March 11, 1968 (27th Parliament, 2nd Session)


Norman Edward Fawcett

New Democratic Party

Mr. Fawcett:

Mr. Chairman, I do not intend to hold up the minister's estimates. Like many other hon. members I feel that the increase in pensions is long overdue, and I welcome it.
I wish to bring one or two matters to the minister's attention. One is the interminable delay that some people experience in trying to have their appeals heard. I shall not go into great detail and I shall cite only one case as an example. It is the case of a veteran who was receiving a disability pension and who died approximately two years ago. Because it was alleged that his disability was only two-fifths attributable to war service his wife was not entitled to a war pension.
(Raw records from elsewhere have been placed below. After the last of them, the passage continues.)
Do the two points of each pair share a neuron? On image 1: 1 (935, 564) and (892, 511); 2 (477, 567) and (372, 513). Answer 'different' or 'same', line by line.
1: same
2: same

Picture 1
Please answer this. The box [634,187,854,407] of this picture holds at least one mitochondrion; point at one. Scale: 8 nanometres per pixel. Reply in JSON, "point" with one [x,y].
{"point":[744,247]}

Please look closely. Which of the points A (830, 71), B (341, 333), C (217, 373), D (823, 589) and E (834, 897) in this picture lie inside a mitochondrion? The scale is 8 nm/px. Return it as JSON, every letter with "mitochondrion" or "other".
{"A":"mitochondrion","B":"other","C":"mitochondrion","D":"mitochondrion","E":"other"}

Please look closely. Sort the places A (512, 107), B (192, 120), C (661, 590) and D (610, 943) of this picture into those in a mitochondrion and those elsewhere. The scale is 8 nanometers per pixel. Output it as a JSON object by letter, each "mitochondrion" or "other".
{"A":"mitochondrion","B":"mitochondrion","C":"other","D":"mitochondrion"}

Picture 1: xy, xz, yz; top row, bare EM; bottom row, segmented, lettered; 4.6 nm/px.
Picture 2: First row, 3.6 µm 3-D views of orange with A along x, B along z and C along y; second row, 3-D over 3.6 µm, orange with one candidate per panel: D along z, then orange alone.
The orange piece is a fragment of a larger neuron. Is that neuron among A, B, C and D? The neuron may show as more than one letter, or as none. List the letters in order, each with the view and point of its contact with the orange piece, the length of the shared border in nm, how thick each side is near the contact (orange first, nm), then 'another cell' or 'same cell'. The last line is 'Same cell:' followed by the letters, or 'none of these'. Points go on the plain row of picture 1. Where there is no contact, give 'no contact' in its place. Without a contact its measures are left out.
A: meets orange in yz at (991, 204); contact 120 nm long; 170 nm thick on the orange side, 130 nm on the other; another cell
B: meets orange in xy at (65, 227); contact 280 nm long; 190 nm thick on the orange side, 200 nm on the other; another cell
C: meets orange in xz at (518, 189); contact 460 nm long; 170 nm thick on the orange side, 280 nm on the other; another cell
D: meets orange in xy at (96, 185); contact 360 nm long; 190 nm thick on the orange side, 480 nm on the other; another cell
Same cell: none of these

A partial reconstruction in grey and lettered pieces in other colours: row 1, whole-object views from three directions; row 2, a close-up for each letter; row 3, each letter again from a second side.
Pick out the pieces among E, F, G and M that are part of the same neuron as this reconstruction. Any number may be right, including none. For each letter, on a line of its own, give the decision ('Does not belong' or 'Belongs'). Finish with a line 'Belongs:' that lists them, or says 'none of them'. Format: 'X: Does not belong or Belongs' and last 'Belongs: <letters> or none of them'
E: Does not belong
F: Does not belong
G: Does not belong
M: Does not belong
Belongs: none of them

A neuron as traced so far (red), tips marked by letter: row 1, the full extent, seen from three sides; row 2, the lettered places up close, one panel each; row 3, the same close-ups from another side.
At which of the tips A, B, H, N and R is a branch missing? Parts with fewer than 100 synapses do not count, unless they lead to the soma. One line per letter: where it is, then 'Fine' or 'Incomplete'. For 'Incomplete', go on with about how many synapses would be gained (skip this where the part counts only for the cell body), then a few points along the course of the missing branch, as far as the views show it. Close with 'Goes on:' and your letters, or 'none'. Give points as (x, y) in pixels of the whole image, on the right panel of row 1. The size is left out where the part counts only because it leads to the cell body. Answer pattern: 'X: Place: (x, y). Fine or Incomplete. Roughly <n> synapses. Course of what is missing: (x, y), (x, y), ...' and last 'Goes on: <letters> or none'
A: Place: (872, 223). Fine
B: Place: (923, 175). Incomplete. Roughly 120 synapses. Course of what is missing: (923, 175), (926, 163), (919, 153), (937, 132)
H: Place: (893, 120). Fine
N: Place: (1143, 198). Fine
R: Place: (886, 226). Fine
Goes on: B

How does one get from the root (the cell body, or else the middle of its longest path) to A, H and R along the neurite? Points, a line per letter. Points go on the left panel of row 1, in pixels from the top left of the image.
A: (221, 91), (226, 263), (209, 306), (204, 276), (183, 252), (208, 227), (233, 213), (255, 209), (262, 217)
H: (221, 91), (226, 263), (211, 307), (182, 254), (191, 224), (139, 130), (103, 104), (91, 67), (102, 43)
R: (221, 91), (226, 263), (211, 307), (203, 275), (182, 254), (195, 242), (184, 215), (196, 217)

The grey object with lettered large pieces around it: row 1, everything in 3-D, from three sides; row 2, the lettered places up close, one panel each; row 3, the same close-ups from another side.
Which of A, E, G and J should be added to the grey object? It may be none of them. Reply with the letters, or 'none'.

Following his death strong evidence came to light contesting the allegation that his disability was two-fifths attributable to his war service and supporting strongly the widow's claim for a pension. I will not go into details about the case since it is being processed. I shall merely say that from my reading of the evidence there is a strong case for paying the widow a pension. She appealed the previous decision some months ago and despite numerous telephone calls and letters I understand that the appeal will not be heard until May or June.
[DOT] (5:30 p.m.)
The widow is faced with a real problem. She has a child attending a secondary school. He will finish school this year and she wants to send him to a university. Although she does not at present need financial assistance she is obliged to conserve the little money she has in order to hold on to her home. Her resources are not enough to permit her to further the education of her child without assistance and she is anxious to know where she stands so far as the child is concerned. In all fairness I do not understand why there should be such a delay in handling appeals after all the evidence has been turned in. In cases of this kind, widows are placed in an extremely unenviable position.
I have been involved in another similar case. The appeal was finally decided in the widow's favour after the case had been under consideration for almost five years. Such delays appear to be unnecessary and when they do occur the provision for 12 months

March 11, 1968
Supply-Veterans Affairs retroactive pay is insufficient. Something should be done to expedite the handling of appeals in cases such as those I have mentioned.